Civilisation n'égale pas nécessairement progrès
Je me suis toujours efforcé d’échapper au préjugé
proclamant avec enthousiasme que notre civilisation est le bien le plus
précieux que nous puissions acquérir; et que ses progrès nous élèveront
nécessairement à un degré insoupçonné de perfection...
La question du sort de l’espèce humaine me semble se poser ainsi: le
progrès de la civilisation saura-t-il, et dans quelle mesure, dominer les
perturbations apportées à la vie en commun par les pulsions humaines
d’agression et d’auto-destruction? A ce point de vue l’époque actuelle
mérite peut-être une attention toute particulière. Les hommes
d’aujourd’hui ont poussé si loin la maîtrise des forces de la nature
qu’avec leur aide il leur est devenu facile de s’exterminer mutuellement
jusqu’au dernier. Ils le savent bien, et c’est ce qui explique une bonne
part de leur agitation présente, de leur malheur et de leur angoisse.
la civilisation n'apporte pas le bonheur mais la sécurité
Si la civilisation impose d’aussi lourds sacrifices, non
seulement à la sexualité mais encore à l’agressivité, nous comprenons
mieux qu’il soit si difficile à l’homme d’y trouver son bonheur. En ce
sens, l’homme primitif avait en fait la part belle puisqu’il ne
connaissait aucune restriction à ses instincts. En revanche la certitude
de jouir longtemps d’un tel bonheur était minime. L’homme civilisé a fait
l’échange d’une part de bonheur possible contre une part de sécurité. Mais
n’oublions pas que dans la famille primitive, le chef seul jouissait d’une
pareille liberté de l’instinct; les autres subissaient en esclaves son
oppression. Le contraste entre une minorité profitant des avantages de la
civilisation et une majorité privée de ceux-ci était donc, à cette époque
reculée du développement humain, poussé à l’extrême. des renseignements
plus exacts sur les mœurs des sauvages actuels nous ont appris qu’il n’y
avait nul lieu d’envier la liberté de leur vie instinctive: ils étaient en
effet soumis à des restrictions d’un autre ordre, mais plus sévères encore
peut-être que n’en subit le civilisé moderne.

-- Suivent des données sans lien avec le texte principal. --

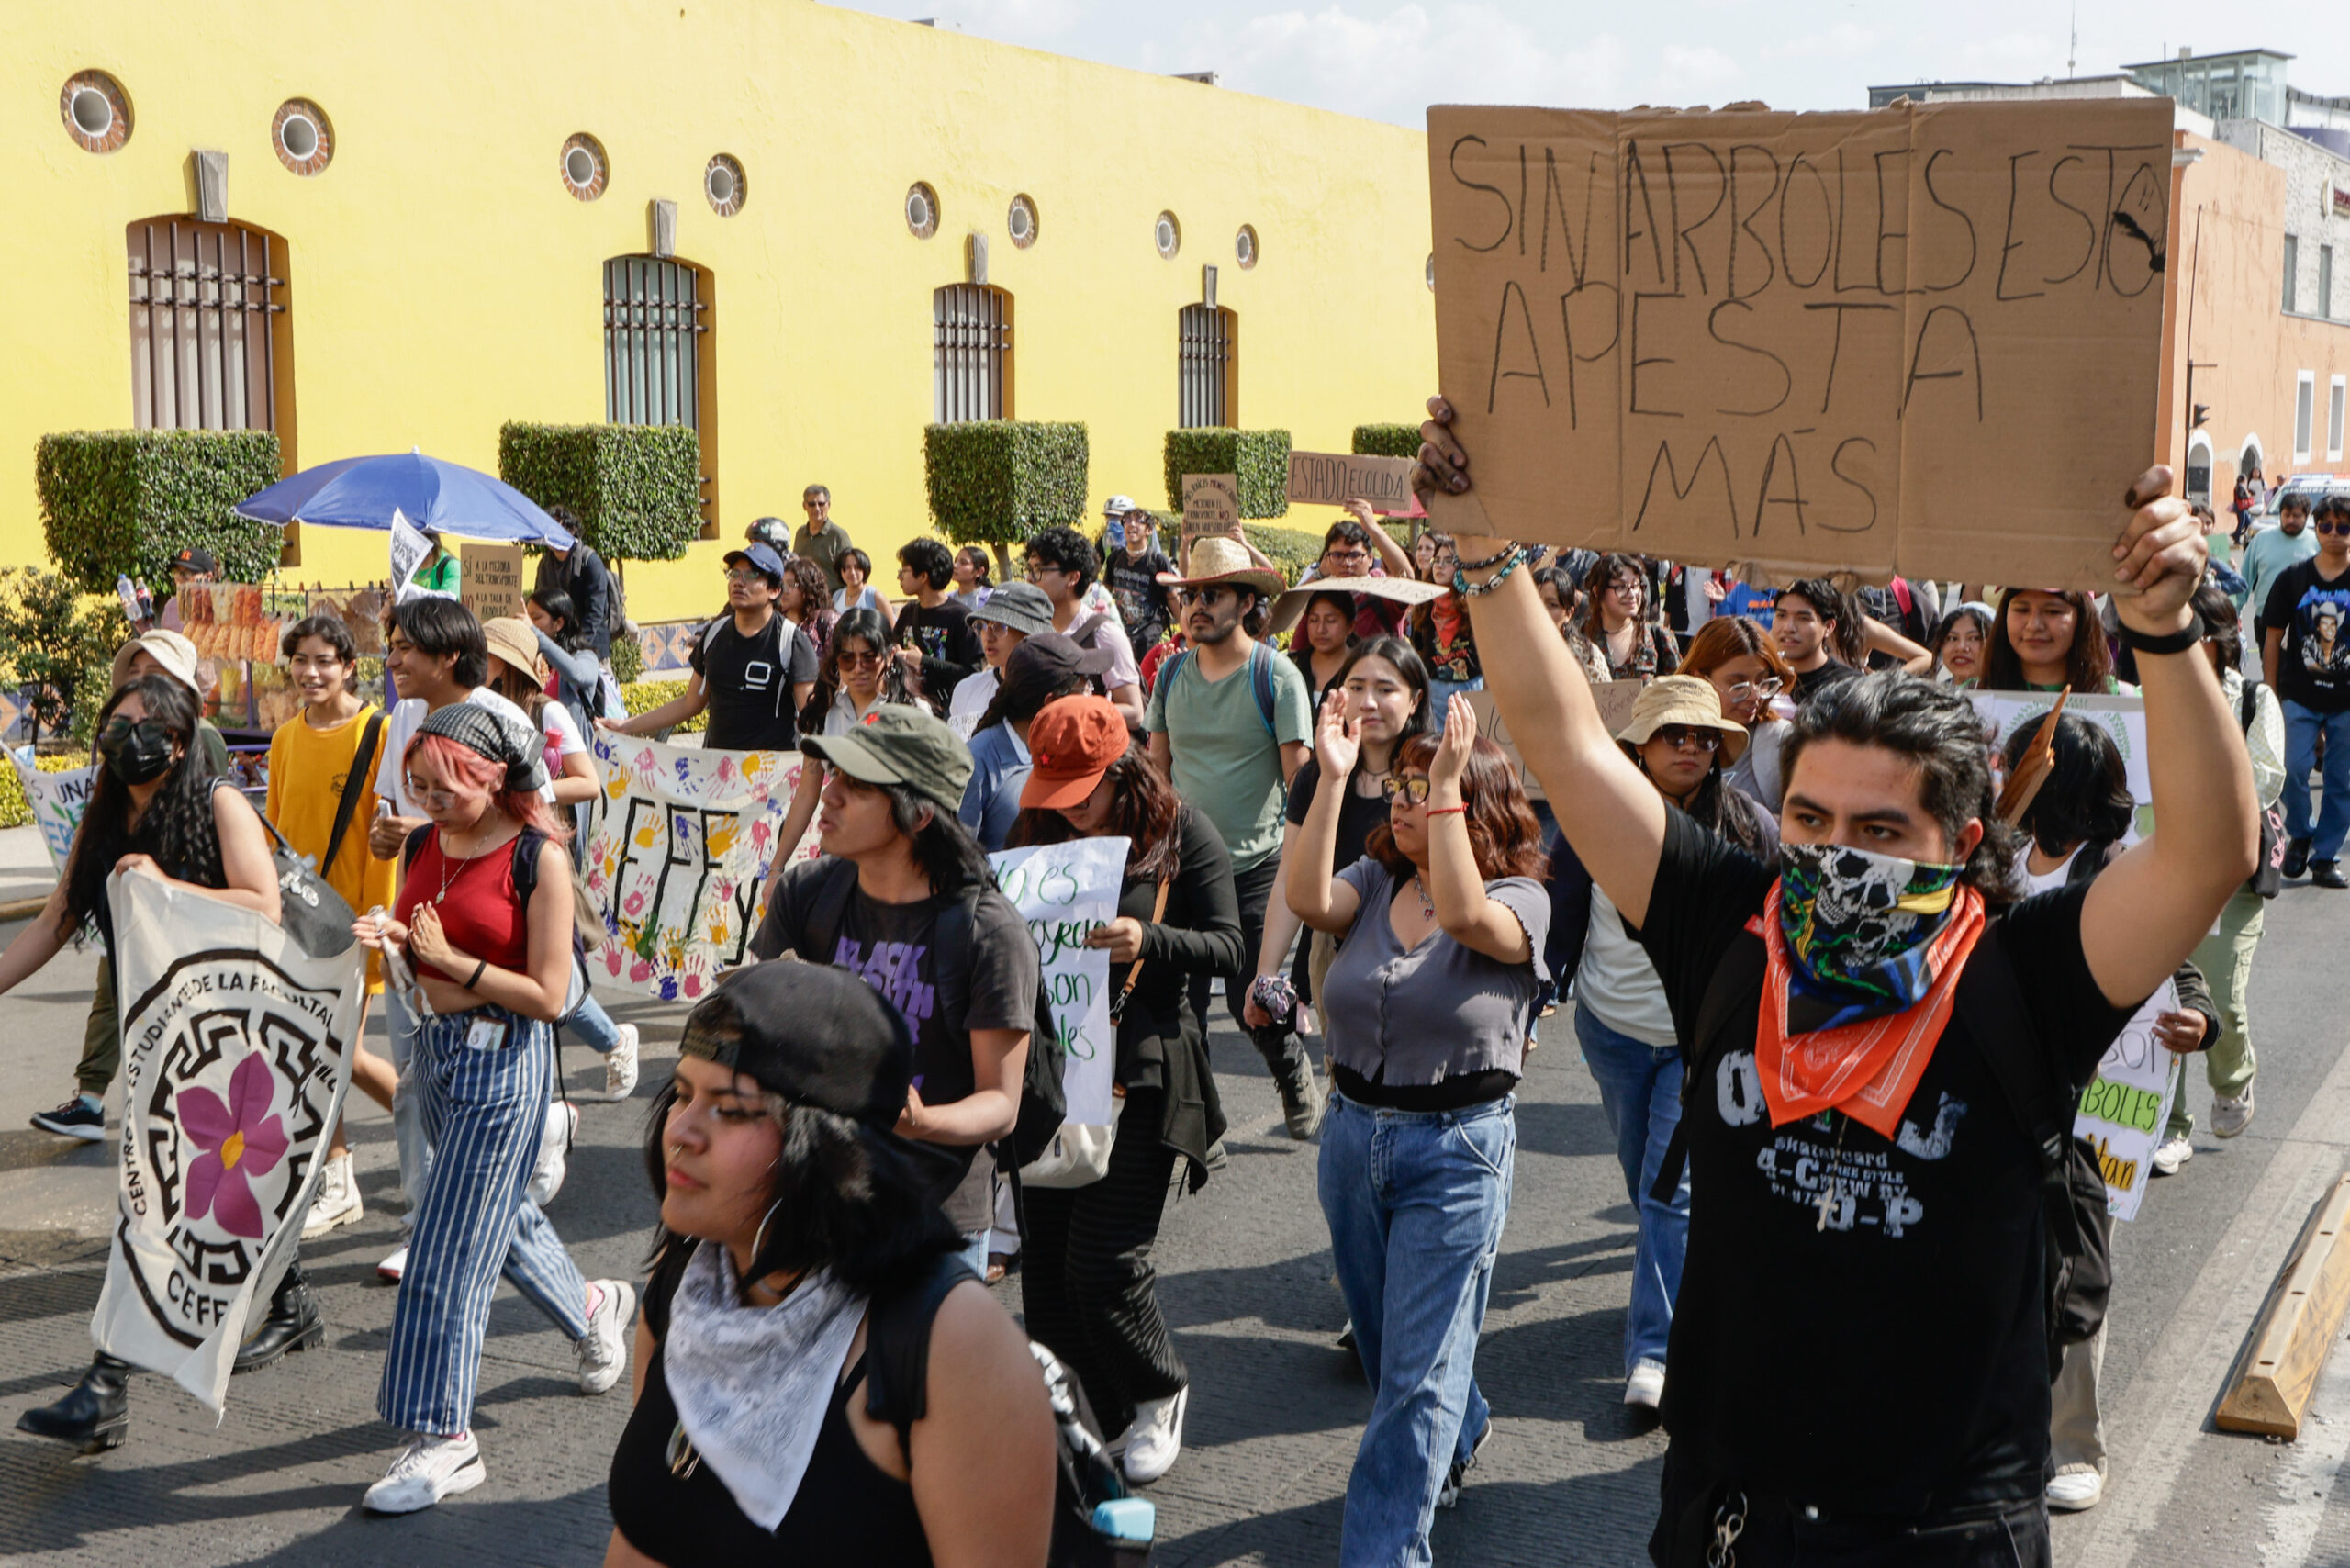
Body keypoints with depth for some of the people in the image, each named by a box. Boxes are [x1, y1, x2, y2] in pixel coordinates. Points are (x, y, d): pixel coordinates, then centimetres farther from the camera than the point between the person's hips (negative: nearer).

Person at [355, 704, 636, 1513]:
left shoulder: (537, 856, -15)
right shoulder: (423, 844, 5)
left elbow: (548, 995, -16)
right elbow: (420, 967, 14)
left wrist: (451, 958, -19)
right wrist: (390, 941, -8)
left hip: (504, 1058, -8)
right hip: (437, 1046, 8)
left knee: (451, 1247, -7)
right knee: (496, 1212, 23)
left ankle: (443, 1439, 1)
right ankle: (593, 1305, 50)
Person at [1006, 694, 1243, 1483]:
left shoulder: (1180, 833, -2)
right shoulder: (1037, 831, 11)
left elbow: (1227, 946, -6)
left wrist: (1148, 940, -23)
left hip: (1139, 1074, -5)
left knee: (1104, 1262, -7)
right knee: (1045, 1261, 6)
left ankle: (1157, 1395, 21)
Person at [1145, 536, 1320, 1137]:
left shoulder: (1277, 676, -7)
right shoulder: (1172, 672, 6)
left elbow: (1299, 779, -7)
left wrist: (1293, 867, -12)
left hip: (1255, 867, -4)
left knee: (1252, 1002, -2)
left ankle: (1297, 1076, 27)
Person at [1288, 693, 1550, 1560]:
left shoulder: (1519, 898, -9)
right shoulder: (1375, 879, 4)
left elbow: (1464, 916, -33)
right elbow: (1309, 899, -17)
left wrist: (1448, 787, -33)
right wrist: (1331, 779, -21)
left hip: (1457, 1150, -6)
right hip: (1353, 1134, 6)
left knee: (1418, 1372, -5)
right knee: (1386, 1345, 23)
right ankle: (1458, 1439, 50)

Si nous reprochons à juste titre à notre civilisation actuelle de réaliser
aussi insuffisamment un ordre vital propre à nous rendre heureux - ce que
pourtant nous exigeons d’elle - ainsi que de laisser subsister tant de
souffrances vraisemblablement évitables; si d’autre part nous nous
efforçons, par une critique impitoyable, de découvrir les sources de son
imperfection, nous ne faisons, certes, qu’exercer notre bon droit; et en
cela nous ne nous déclarons pas ennemis. C’est également notre droit
d’espérer d’elle, peu à peu, des changements susceptibles de satisfaire
mieux à nos besoins et de la soustraire ainsi à nos critiques. Toutefois,
nous nous familiariserons peut-être à cette idée que certaines difficultés
existantes sont intimement liées à son essence et ne sauraient céder à
aucune tentative de réforme.
le travail rattache l'individu à la réalité sociale
En l'absence de dons spéciaux de nature à orienter les
intérêts vitaux dans une direction donnée, le simple travail
professionnel, tel qu'il est accessible à chacun, peut jouer le rôle
attribué dans Candide à la culture de notre jardin, culture que Voltaire
nous conseille si sagement (…) Aucune autre technique de conduite vitale
n'attache l'individu plus solidement à la réalité que constitue la société,
et à laquelle une disposition à démontrer l'importance du travail vous
incorpore fatalement. La possibilité de transférer les composantes
narcissiques agressives, voire érotiques de la libido, dans le travail
professionnel et les relations sociales qu'il implique, donne à ce dernier
une valeur qui ne le cède en rien à celle qui lui confère le fait d'être
indispensable à l'individu pour maintenir et justifier son existence au
sein de la société. S'il est librement choisi, tout métier devient source
de joies particulières, en tant qu'il permet de tirer profit, sous des
formes sublimées, de penchant affectifs et d'énergies instinctives
évoluées ou renforcées déjà par le facteur constitutionnel.